In July 2018, Supreme Leader Ali Khamenei’s official website expressed support for President Hassan Rouhani’s warning that “if Iran’s oil is not exported, no regional country’s oil will be exported.” Specifically, Rouhani’s words were described as “important remarks that reflect the policy and the approach of [Iran’s] system.” Rouhani then repeated the warning in December. U.S. officials should take note of such threats, carefully reviewing plans for the unlikely possibility Iran tries to make good on them. Besides the military component, those plans could include making up for potential closure of the Strait of Hormuz by releasing 4 mb/d from the Strategic Petroleum Reserve and helping Persian Gulf countries urgently expand their pipeline capacity. Currently, Gulf oil exports total 15 mb/d (5.9 mb/d Saudi, 3.4 Iraqi, 2.3 Kuwaiti, 2 Emirati, .25 Qatari, .20 Bahraini, and 1 mb/d in overall natural gas liquids), but pipelines carry only 7 mb/d of that amount (4.8 Saudi, 1.5 UAE, .7 Iraqi).
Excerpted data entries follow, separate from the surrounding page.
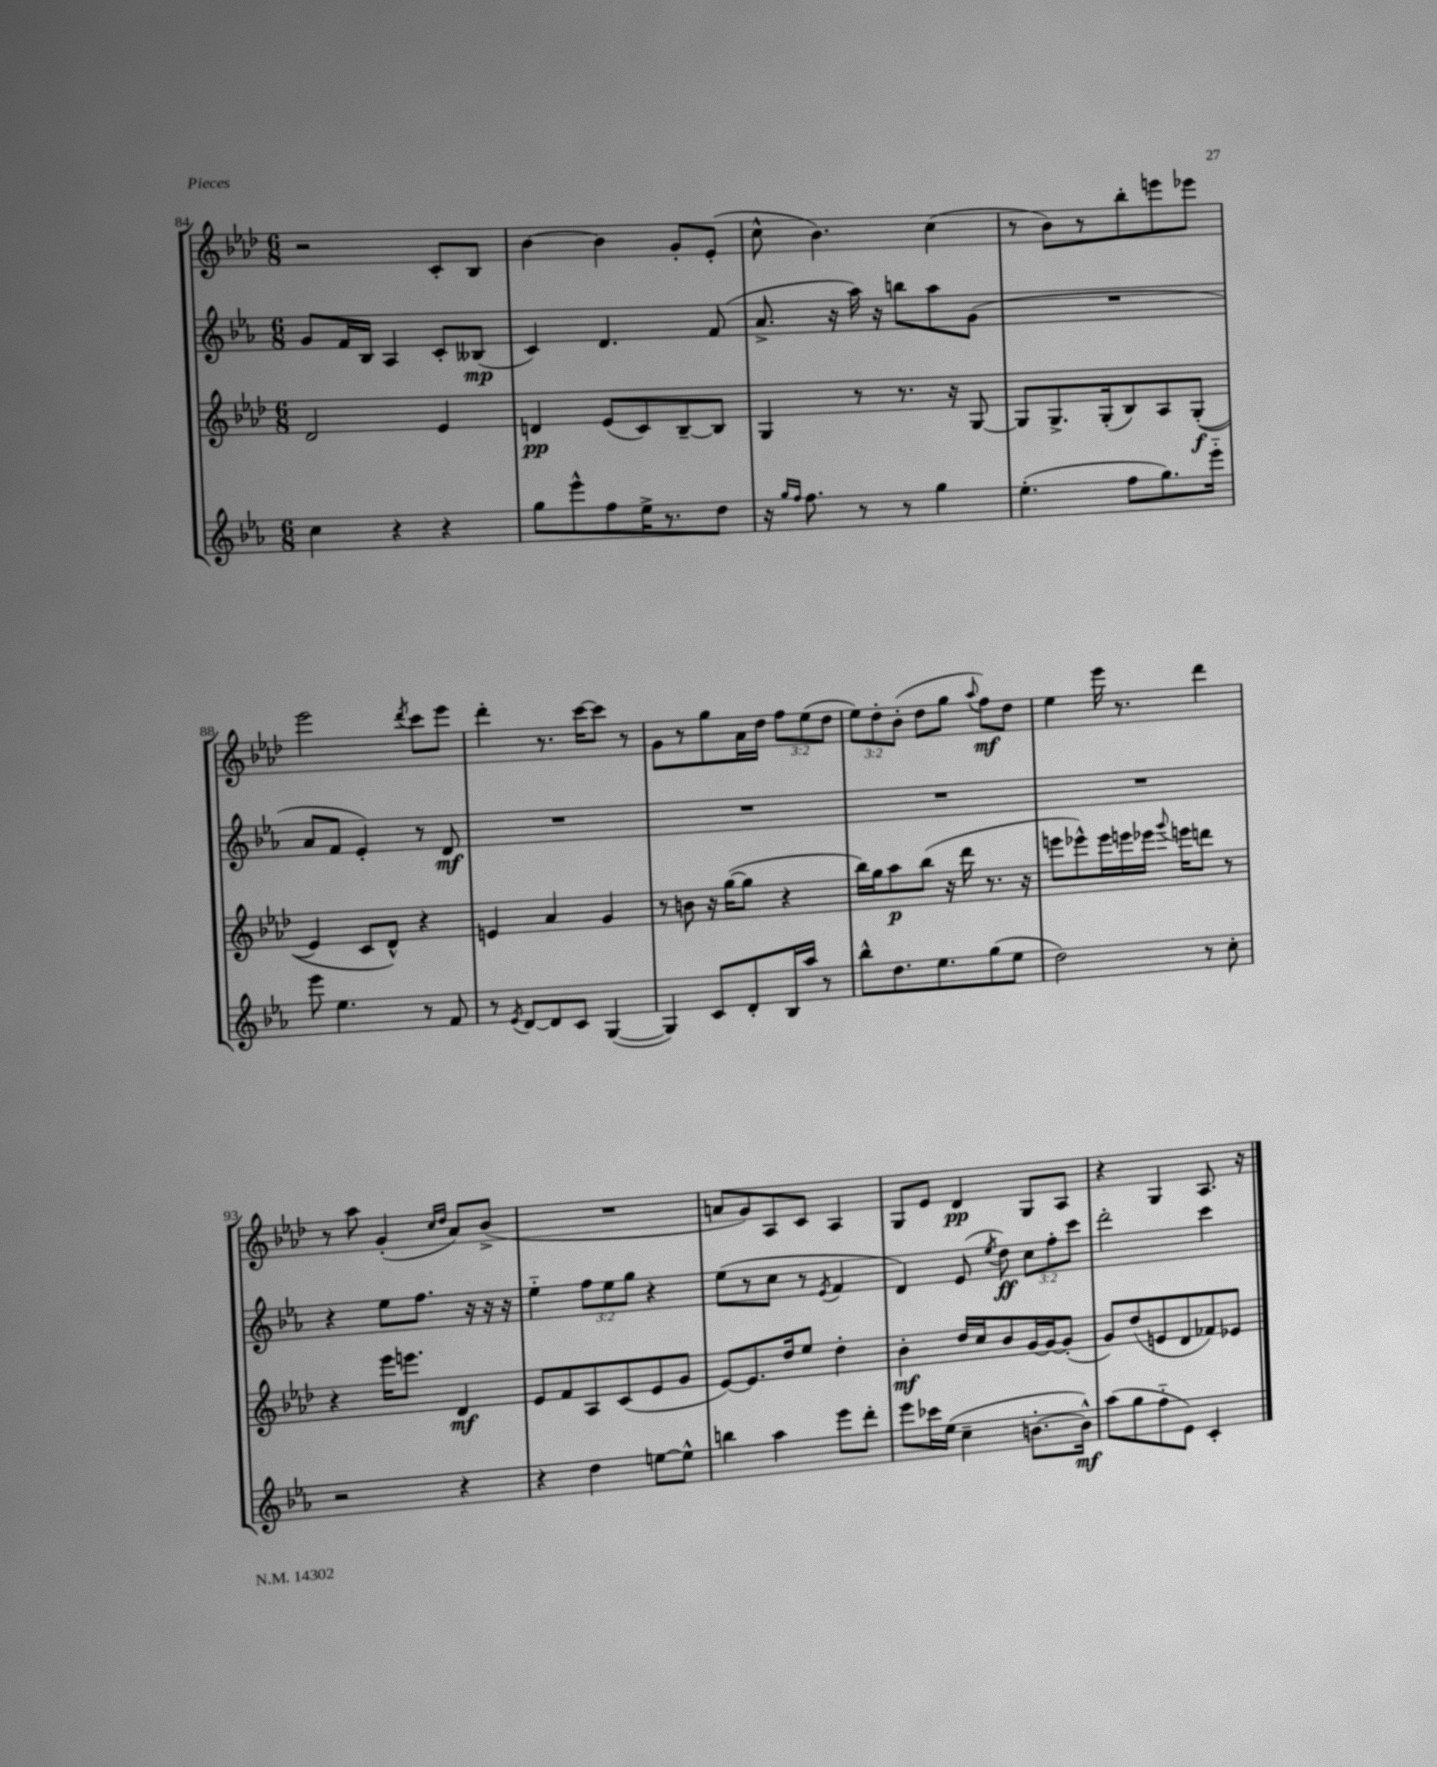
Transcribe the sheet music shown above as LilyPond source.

<<
\new StaffGroup <<
\new Staff = "s0" {
    \clef treble \key aes \major \numericTimeSignature \time 6/8 \override Staff.TupletNumber.text = #tuplet-number::calc-fraction-text
    \autoBeamOff r2 c'8[-. bes8] |
    bes'4~ bes'4 g'8[-. ees'8]-.( |
    c''8-^ bes'4.) c''4( |
    r8 bes'8[) r8 bes''8-. e'''8 ees'''8] |
    ees'''2 \acciaccatura { des'''8 } c'''8[ ees'''8] |
    des'''4-. r8. c'''16[~ c'''8] r8 |
    g'8[ r8 g''8 aes'16 des''16] \tuplet 3/2 { f''8[ ees''8( des''8] } |
    \tuplet 3/2 { ees''8[) des''8-. bes'8]-.( } des''8[ g''8] \appoggiatura { aes''8 } f''8[\mf) des''8] |
    ees''4 ees'''16 r8. des'''4 |
    r8 aes''8 g'4-.( \grace { c''16[ des''16] } aes'8[) bes'8]->( |
    R2. |
    a'8[ g'8) aes8 c'8] aes4 |
    g8[ ees'8] des'4\pp g8[ aes8] |
    r4 g4 aes8. r16 \bar "|." |
}
\new Staff = "s1" {
    \clef treble \key ees \major \numericTimeSignature \time 6/8 \override Staff.TupletNumber.text = #tuplet-number::calc-fraction-text
    \autoBeamOff g'8[ f'16 bes16] aes4 c'8[-. beses8]\mp( |
    c'4) d'4. f'8( |
    aes'8.-> r16 aes''16) r16 b''8[ aes''8 g'8]( |
    R2. |
    aes'8[ f'8] ees'4-.) r8 d'8\mf |
    R2. |
    R2. |
    R2. |
    R2. |
    r4 ees''8[ f''8.] r16 r16 r16 |
    ees''4-_ \tuplet 3/2 { f''8[ ees''8 g''8] } r4 |
    ees''8[( r8 c''8] r8 \acciaccatura { ees'8 } f'4 |
    d'4) ees'8( \acciaccatura { ees''8 } d''8\ff) \tuplet 3/2 { c''8[ f''8-. c'''8] } |
    d'''2-. c'''4 \bar "|." |
}
\new Staff = "s2" {
    \clef treble \key aes \major \numericTimeSignature \time 6/8
    \autoBeamOff des'2 ees'4 |
    d'4\pp ees'8[( c'8) bes8~-- bes8] |
    g4 r8 r8. r16 g8~ |
    g8[ g8.-> g16-.( bes8) aes8 g8]-.\f(\( |
    ees'4) c'8[ des'8]-^\) r4 |
    e'4 aes'4 g'4 |
    r8 b'8 r16 g''16[~( g''8] r4 |
    bes''16[) g''16 aes''8\p bes''8]( r16 des'''16 r8. r16 |
    e'''8[ ees'''8-^) ees'''16 e'''16 ees'''16] \appoggiatura { g'''8 } e'''16[ d'''8] r8 |
    r4 ees'''16[ e'''8.] des'4\mf |
    ees'8[ f'8 aes8 c'8( ees'8 g'8] |
    ees'8[~) ees'8. des''16 ees''8] des''4-. |
    bes'4-.\mf des''16[ c''16 bes'8 g'16~ g'16~ g'8]-.( |
    g'8[) des''8( e'8 des'8 fes'8) ees'8] \bar "|." |
}
\new Staff = "s3" {
    \clef treble \key ees \major \numericTimeSignature \time 6/8
    \autoBeamOff c''4 r4 r4 |
    g''8[ ees'''8-^ f''8 ees''16-> r8. d''8] |
    r16 \grace { g''16[ f''16] } f''8. r8 r8 g''4 |
    ees''4.-.( f''8[ g''8.) ees'''16]-_ |
    ees'''8 ees''4. r8 f'8 |
    r8 \acciaccatura { ees'8 } d'8[~ d'8 c'8] g4~( |
    g4) c'8[ d'8-. bes16 aes''16] r8 |
    bes''8[-^ d''8. ees''8. g''8( ees''8] |
    d''2) r8 c''8-. |
    r2 r4 |
    r4 d''4 e''8[~ e''8]-^ |
    b''4 aes''4 ees'''8[ d'''8]-. |
    ees'''8[ ces'''16 ees''16]( c''4-- b'8.[~-. b'16]-^\mf) |
    aes''8[( g''8 f''8-_ ees'8]) c'4-. \bar "|." |
}
>>
>>
\layout { \context { \Score currentBarNumber = #84 } }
The waiver for the Iranian port of Chabahar has been almost completely off the radar screen, but it requires careful handling. Located in eastern Iran on the Arabian Sea, Chabahar is less than 600 miles from the Afghan border, which is closer than any major Iranian city. In announcing the exemption for the port and a proposed railroad to Afghanistan last November, the State Department spokesperson said, “This exception relates to reconstruction assistance and economic development for Afghanistan,” the exact language in section 1244(f) of the Iran Freedom and Counterproliferation Act.
The exemption is of particular interest to India. The company India Ports Global Limited manages Chabahar port, and New Delhi is investing $500 million to develop it as a route for trade with Afghanistan. Indian officials have also pledged to donate 1.1 million tons of wheat to Afghanistan, and seven deliveries have already been made through Chabahar.
A waiver to permit such food trade certainly serves U.S. interests, as would allowing Afghanistan to import refined petroleum products from Iran. Pakistan has long used its central role as a transit country to Afghanistan as a lever for pushing Washington to ignore its tacit support for the Taliban. Helping India broaden the transit options would likely feed Pakistani paranoia about its enemy’s ambitions in Afghanistan and curtail assistance to the Taliban.
So far, Chabahar is little used for Iranian trade; last year, it handled only 2.1 million tons, or 2 percent of the country’s overall trade, while its maximum capacity is only 8.5 million tons. Yet Chabahar has a fifty-four-foot draft, making it the lone Iranian port suitable for the 250,000-ton ships used so widely for international trade. Thus, Washington should consider locking the door before the horse bolts, specifying that the waiver is restricted either to the port at its present size or to Afghan trade alone.
As with the nuclear issue, the debate about energy and port waivers would be better informed if all of them were published. While the current waivers have served U.S. interests, they would work better going forward if they were appropriately revised. Ending the oil waivers runs some risks in terms of keeping energy markets stable and ensuring continued international cooperation on other areas of Iran policy. As for the Chabahar port waiver, it should be restricted so that it does not become an escape valve for Iran. Finally, Baghdad’s gas and electricity waivers should be tweaked to fit within a tight timetable for Iraqi energy independence.
Patrick Clawson is the Morningstar Senior Fellow and director of research at The Washington Institute.